But, the counterpoint is, how can I effectively create interesting conversation when most of the people I speak to are forbidden to venture off the script?
"Interesting" and "What the producers/PR department want them to say" are often at opposite ends of the spectrum.
On that note, the worst possible interview I can do is when somebody from PR is actually sitting right there at the table while we're speaking. Then *I* start getting drawn into the script.
You get that feeling that if you don't spend X percent of the interview advertising the game they're going to stick you on the blacklist… and without access we'd have to turn this place into a rant site.

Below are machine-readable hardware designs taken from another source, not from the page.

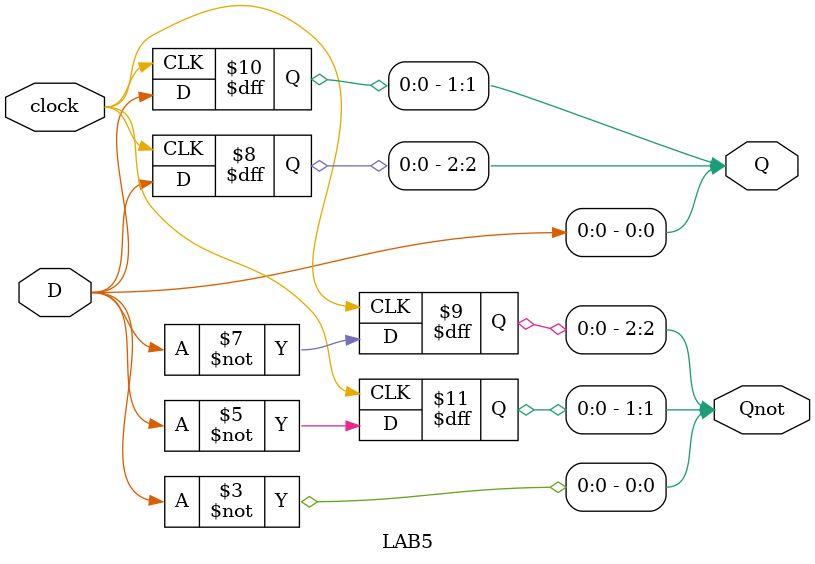
<source format=v>

module LAB5(D, clock, Q, Qnot);

    input D;

    input clock;

    output reg[2:0] Q, Qnot;

    always @(D, clock)

    begin

        if(clock == 1'b1);

        begin

            Q[0] = D;

            Qnot[0] = ~D;

        end

    end

    always @(posedge clock)

    begin

        Q[1] <= D;

        Qnot[1] <= ~D;

    end

    always @(negedge clock)

    begin

        Q[2] <= D;

        Qnot[2] <= ~D;

    end

endmodule


</source>
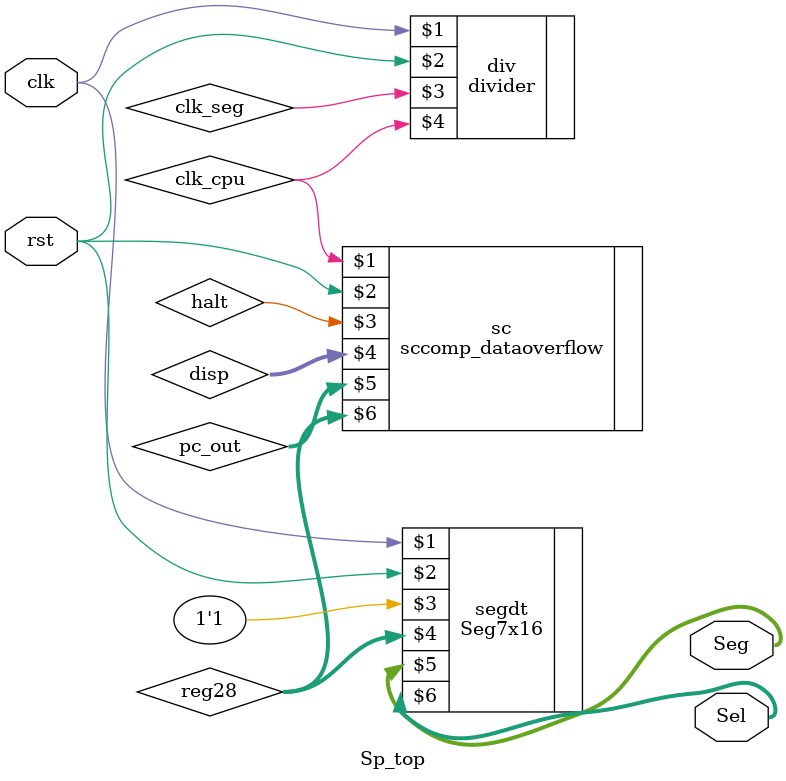
<source format=v>
`timescale 1ns / 1ps

module Sp_top(
    input clk,
    input rst,
    output [7:0] Seg,
    output [7:0] Sel
    );

    wire [31:0] reg28;
    wire [31:0] disp;
    wire [31:0] pc_out;
    reg [31:0] seg_idata;
    reg [30:0] cnt;
    reg clk_50m;
    reg flag;
    wire clk_cpu;
    wire clk_seg;

    wire halt;
   // wire [31:0] instr;
   
   //wire [31:0] seg_idata = rst ? 32'hffffffff : ((disp == 32'ha0602880) ? 32'ha0602880 : 32'h00000001);
   
//    always @ (*)
//    begin
//        if(rst)
//        begin
//            seg_idata <= 32'hffffffff;
//            flag <= 0;
//        end
//        if(disp == 32'ha0602880)
//        begin
//            seg_idata <= disp;
//            flag <= 1;
//        end
//        else
//        begin
//            seg_idata <= 32'h00000001;
//        end
//    end

    //assign halt = (disp == 32'ha0602880) ? 1 : 0;

    sccomp_dataoverflow sc(
        clk_cpu,
        rst,
        halt,
        //instr,
        disp,
        pc_out,
        reg28
    );

    Seg7x16 segdt(
        clk,
        rst,
        1'b1,
        reg28,
        Seg,
        Sel
    );
    
    divider div(
        clk,
        rst,
        clk_seg,
        clk_cpu
    );

endmodule

</source>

Whoops! I had meant to write that developers giving interviews aren't automatons, they're real people that even with a script in their head or a PR representative hovering over their shoulder, can't help but communicate through facial expression, intonation and body language more than what they actually can say. What I was trying to emphasize were these elements of the face to face experience that don't come across in a transcript but that can give more insight into a developer's intentions. I am at a loss though of how to work around the "need to advertise" or softball portion of the interview that is essentially an invitation for the developer to personally deliver their game's press release.
Perhaps it is a necessary evil in an environment where publishers have a stranglehold over your access as a journalist. This isn't unique to games and games reporting by any means though. I just listened to an On the Media podcast in which the hosts discussed the phenomenon of political reporters writing sycophantic articles about high level administrators in order to curry favor and access.
That's the thing though, we're not talking about nuclear missiles in Iran or Senate confirmation hearings on Supreme Court justices, we're talking about games.
To me, gaming journalism should have a certain amount of joy to it. The purpose of games is to entertain, to lift you out of the skulldrudgery of your ordinary day. Nobody you talk to ever says they got into the gaming industry for the women or the money, they all say they got into it because it's what they loved to do.
But, few of them can talk candidly about what they love to do, because of the realities of how much these games cost to make. Interviewing a company about an upcoming MMO these days is almost like sitting down with a defense contractor to discuss their latest billion dollar government black project.
No one wants to take the risk of going off message and potentially costing the company money.
I don't think that's going to change until these games no longer take 40 million dollars to produce, unfortunately.
That's an unfortunate and hopefully temporary state of affairs. I don't get the sense that entertainment reporters interviewing movie directors/producers have the same sort of heavily censored interactions. Perhaps, even if game development budgets continue to balloon, a growing celebrity or auteur culture around game designers might change the current gaming journalism environment for the better. If publishers could market game developers the same way movie studios can market directors/actors, then perhaps developers will be able to speak more freely on their own behalf because the focus would be less on a PR roll out of game features and more on the nature of designer X's creative vision. A precious few developers have already achieved this – John Carmack comes to mind – and I hope more will in the future as the medium matures.